[Dataset entries]

============

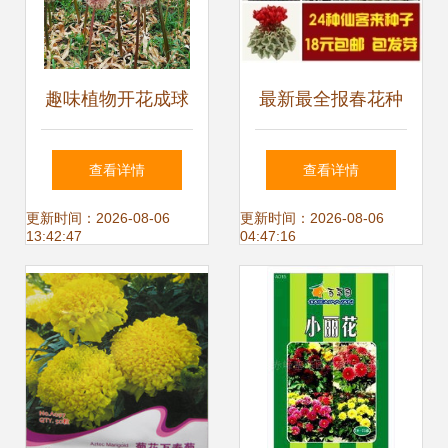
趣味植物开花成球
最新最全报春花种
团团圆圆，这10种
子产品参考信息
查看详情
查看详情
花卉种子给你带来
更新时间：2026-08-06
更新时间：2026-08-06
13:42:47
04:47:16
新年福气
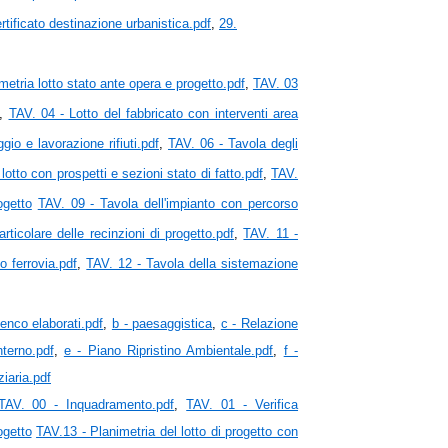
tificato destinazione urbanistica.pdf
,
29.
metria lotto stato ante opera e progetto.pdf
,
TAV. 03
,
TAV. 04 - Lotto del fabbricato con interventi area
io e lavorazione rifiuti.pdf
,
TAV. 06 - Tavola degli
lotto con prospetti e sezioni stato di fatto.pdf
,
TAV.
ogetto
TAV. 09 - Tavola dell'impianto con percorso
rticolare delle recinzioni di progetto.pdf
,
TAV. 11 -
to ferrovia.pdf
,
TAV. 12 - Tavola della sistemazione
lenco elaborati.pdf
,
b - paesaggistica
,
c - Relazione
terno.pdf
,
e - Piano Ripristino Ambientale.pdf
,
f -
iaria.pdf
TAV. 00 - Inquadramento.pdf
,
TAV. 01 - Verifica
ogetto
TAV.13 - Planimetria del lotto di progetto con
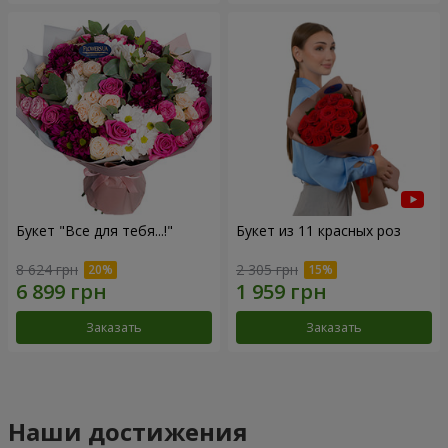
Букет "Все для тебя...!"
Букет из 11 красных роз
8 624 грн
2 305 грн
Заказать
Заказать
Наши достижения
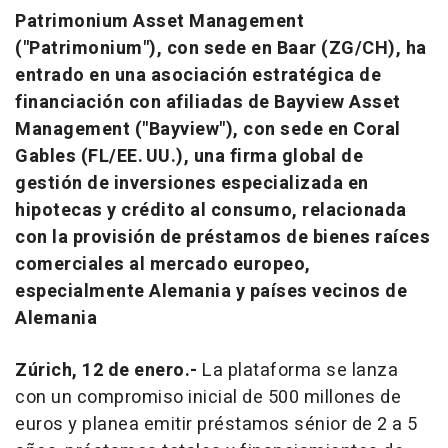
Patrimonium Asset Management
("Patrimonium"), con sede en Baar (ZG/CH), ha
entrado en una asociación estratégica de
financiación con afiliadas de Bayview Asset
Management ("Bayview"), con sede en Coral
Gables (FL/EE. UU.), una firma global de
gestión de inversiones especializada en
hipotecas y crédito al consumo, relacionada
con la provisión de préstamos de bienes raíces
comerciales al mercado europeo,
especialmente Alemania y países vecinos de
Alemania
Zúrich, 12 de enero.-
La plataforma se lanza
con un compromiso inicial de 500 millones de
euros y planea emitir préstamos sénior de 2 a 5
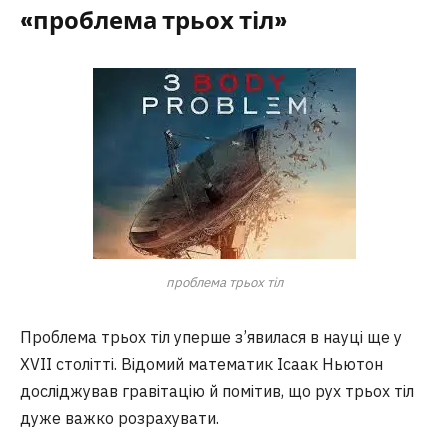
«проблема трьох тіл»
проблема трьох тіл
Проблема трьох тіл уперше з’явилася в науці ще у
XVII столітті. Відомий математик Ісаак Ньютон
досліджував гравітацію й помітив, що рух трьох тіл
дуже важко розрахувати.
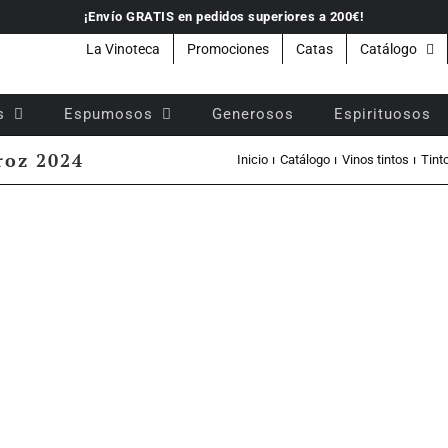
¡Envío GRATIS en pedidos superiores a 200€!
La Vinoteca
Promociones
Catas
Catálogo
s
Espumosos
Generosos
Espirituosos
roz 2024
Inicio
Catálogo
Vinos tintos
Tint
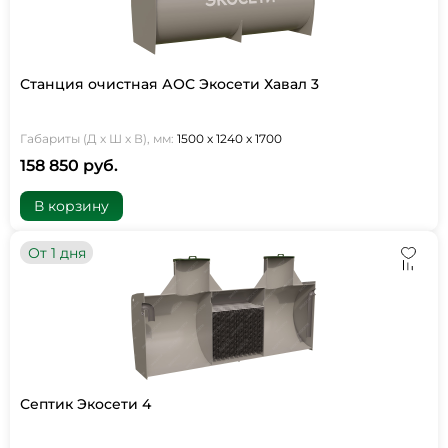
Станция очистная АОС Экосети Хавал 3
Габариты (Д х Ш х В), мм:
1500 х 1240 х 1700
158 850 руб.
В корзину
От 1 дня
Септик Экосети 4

============

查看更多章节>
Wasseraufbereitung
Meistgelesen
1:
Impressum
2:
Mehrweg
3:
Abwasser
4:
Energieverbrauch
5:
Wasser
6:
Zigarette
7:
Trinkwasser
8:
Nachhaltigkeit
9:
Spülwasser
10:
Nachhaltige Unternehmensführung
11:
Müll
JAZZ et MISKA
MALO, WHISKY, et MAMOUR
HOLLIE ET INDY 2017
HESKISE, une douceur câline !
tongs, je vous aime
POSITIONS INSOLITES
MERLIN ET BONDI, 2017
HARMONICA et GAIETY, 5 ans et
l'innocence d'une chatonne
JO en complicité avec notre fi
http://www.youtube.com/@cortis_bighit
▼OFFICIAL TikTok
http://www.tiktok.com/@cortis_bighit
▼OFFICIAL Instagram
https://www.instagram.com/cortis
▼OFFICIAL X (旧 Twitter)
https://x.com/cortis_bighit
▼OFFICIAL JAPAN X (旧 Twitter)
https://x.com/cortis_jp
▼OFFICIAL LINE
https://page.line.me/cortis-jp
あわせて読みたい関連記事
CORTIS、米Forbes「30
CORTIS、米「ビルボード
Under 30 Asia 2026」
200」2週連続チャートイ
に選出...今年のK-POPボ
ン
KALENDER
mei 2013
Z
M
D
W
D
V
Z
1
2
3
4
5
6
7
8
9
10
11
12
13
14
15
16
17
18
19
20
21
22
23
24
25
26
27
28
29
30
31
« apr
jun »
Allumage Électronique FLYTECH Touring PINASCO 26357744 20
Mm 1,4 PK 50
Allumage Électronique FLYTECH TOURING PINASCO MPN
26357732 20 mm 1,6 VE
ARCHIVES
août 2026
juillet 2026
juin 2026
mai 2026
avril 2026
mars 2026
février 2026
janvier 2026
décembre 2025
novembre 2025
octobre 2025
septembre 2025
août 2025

============

The lines in the records above that include the word "PINASCO" must be copied out.

RESPONSE TO THIS TASK:
Allumage Électronique FLYTECH Touring PINASCO 26357744 20
Allumage Électronique FLYTECH TOURING PINASCO MPN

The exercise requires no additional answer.